> Have you tried gpart? How many partitions are there on the disk? If it's 
> only one partition which uses the entire disk, you can even use fdisk to 
> overwrite the old partition table with the new values. You could also do 
> that if you know the exact values for all of the partitions on the 

Problem was I did not note my partition table so I needed a tool to search for 
them.  I did find gpart and it found some parts of the drive but I did not 
allow it to write to disk because I wanted to try out other programs.  

I was able to find testdisk which supports ext3. It failed during the first try 
but after running it several times it successfully found the partition tables.  
I allowed testdisk to write the partition table to disk.  But when I rebooted 
and tried to reinstall grub on the mbr, the drive can no longer be found.  
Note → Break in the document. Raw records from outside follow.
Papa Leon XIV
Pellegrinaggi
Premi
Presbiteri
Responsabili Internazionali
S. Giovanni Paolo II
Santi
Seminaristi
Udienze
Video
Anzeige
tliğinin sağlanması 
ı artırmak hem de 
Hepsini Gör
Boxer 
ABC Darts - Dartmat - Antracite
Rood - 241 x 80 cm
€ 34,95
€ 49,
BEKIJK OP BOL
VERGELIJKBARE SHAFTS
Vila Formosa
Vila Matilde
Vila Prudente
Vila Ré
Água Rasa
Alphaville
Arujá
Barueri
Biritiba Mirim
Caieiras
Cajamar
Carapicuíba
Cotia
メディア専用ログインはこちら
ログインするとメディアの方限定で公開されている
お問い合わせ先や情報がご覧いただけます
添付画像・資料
After several livecds and even a Win98 installer, I have come to the conclusion 
that the problem is hardware failure.  That was probably why testdisk was not 
consistent in finding the partition tables.  Testdisk seems to be a good tool.  
It is a must have.  The only livecd that I could find that had it was INSERT 
from 

http://www.inside-security.de/insert_en.html

INSERT is a Knoppix-based livecd that fits in a bizcard cdr.  It is fast and 
uses fluxbox as a window manager.  It uses LINKS as a browser with fb support 
so you can surf graphically.  

This distro is a good companion to my LNX-BBC.